**** DATA FOR PROCESSING ****

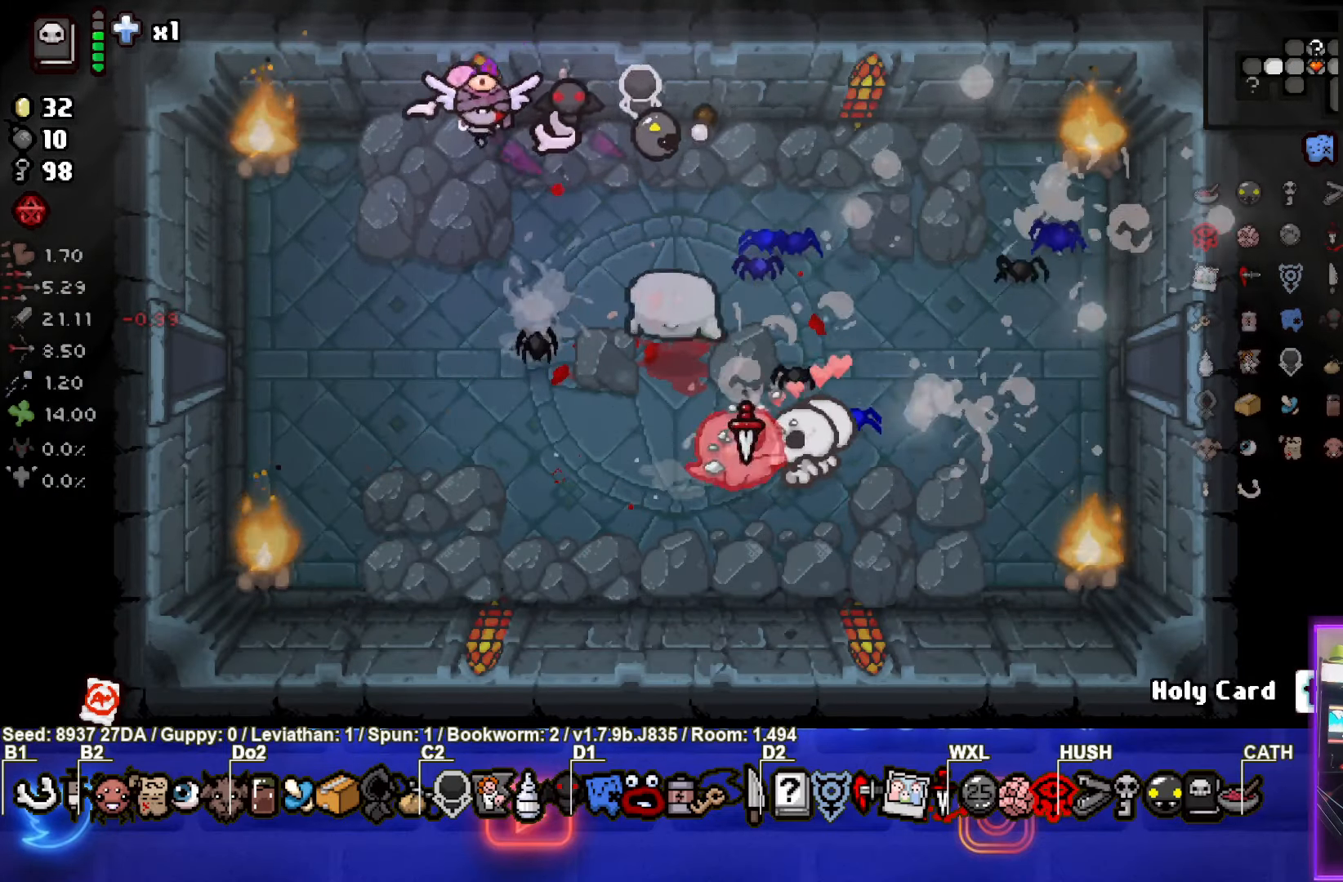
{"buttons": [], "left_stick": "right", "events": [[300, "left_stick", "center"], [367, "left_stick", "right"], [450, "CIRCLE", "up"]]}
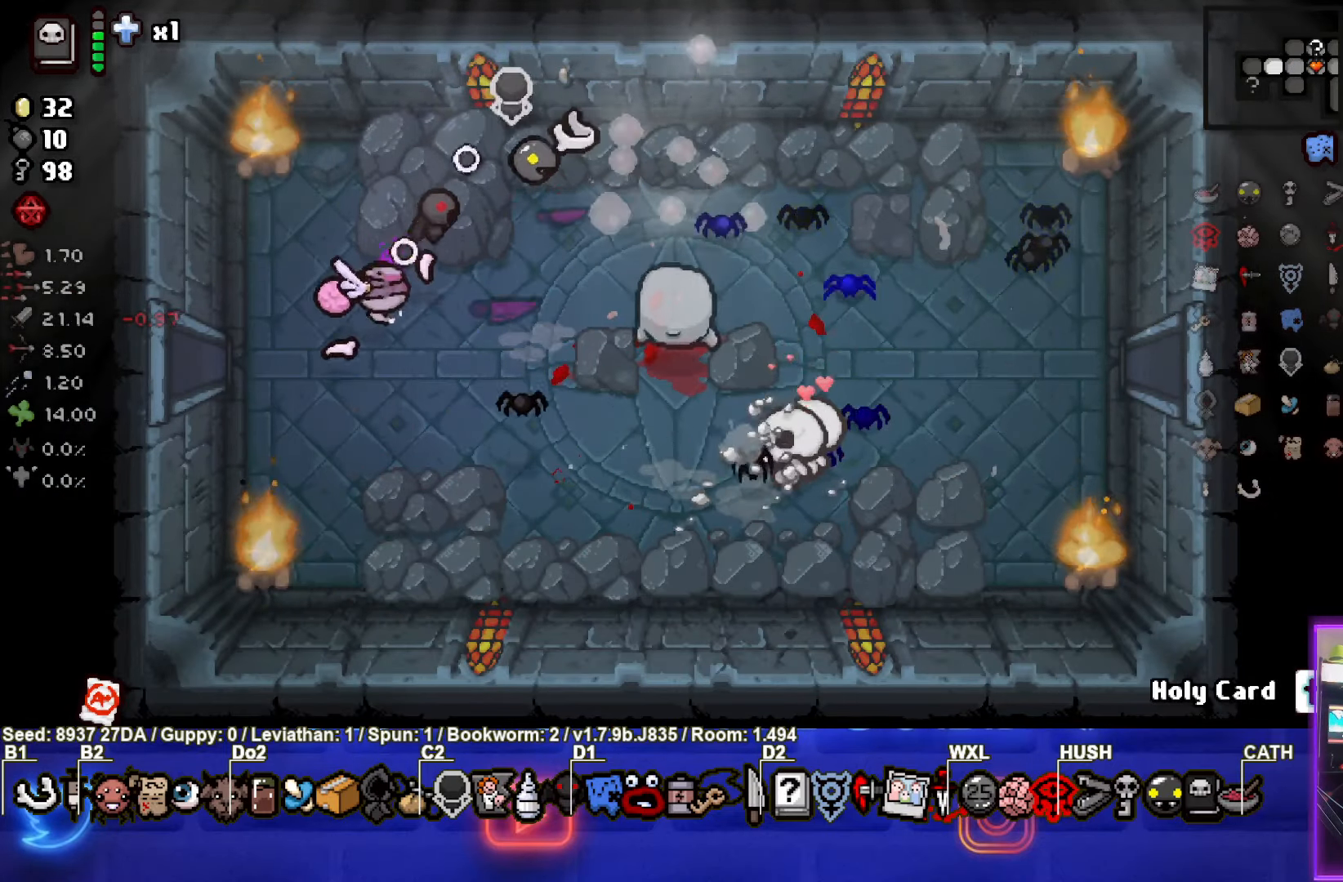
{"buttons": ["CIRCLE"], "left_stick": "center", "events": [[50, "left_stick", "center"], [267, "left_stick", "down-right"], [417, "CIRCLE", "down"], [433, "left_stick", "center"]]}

****
**** DATA FOR PROCESSING ****

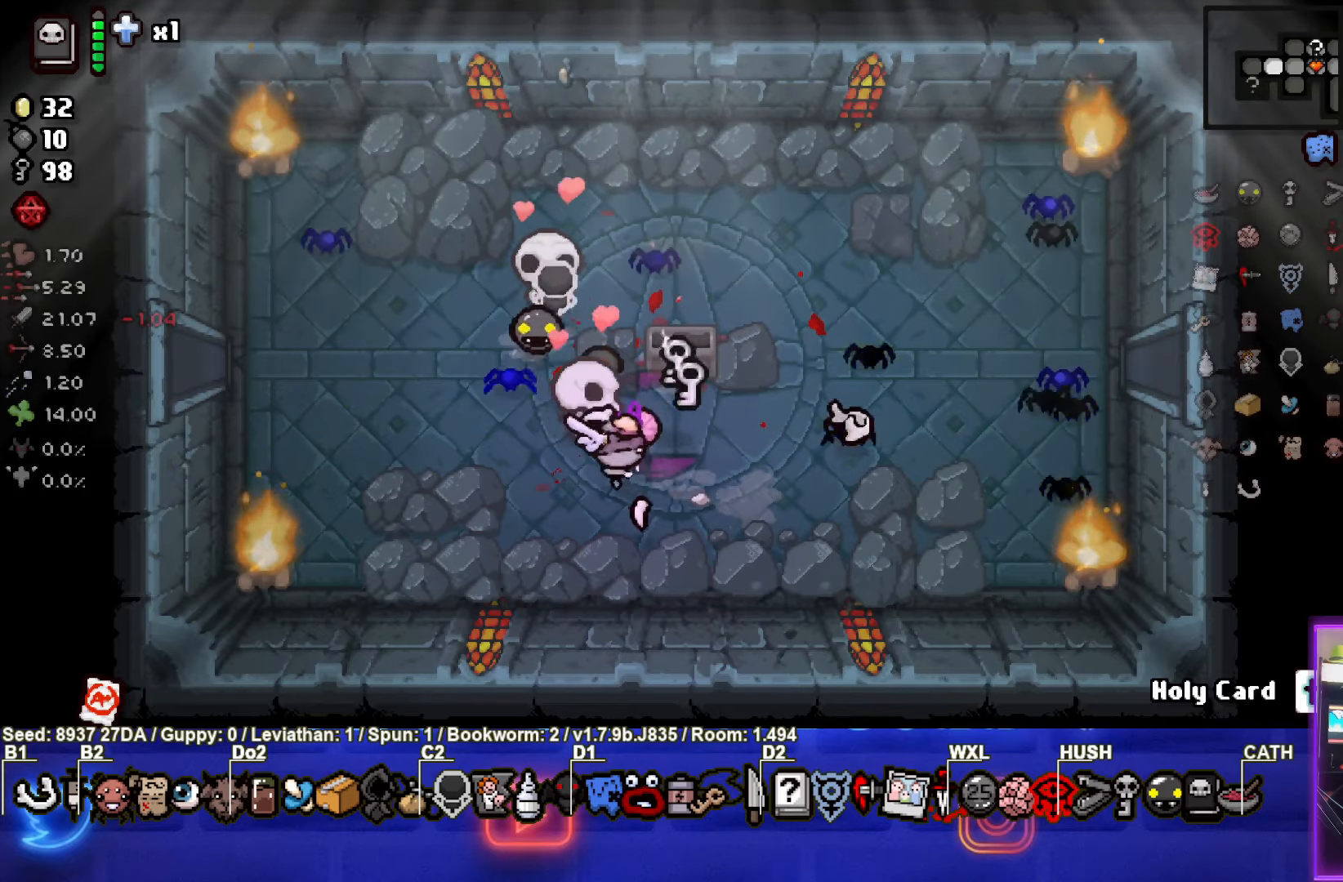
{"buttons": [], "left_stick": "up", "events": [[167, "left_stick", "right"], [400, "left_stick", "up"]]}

****

=== DIRECTIONS ===
Copy out each line of the records where the string "center" appears.

=== YOUR RESPONSE ===
{"buttons": [], "left_stick": "right", "events": [[300, "left_stick", "center"], [367, "left_stick", "right"], [450, "CIRCLE", "up"]]}
{"buttons": ["CIRCLE"], "left_stick": "center", "events": [[50, "left_stick", "center"], [267, "left_stick", "down-right"], [417, "CIRCLE", "down"], [433, "left_stick", "center"]]}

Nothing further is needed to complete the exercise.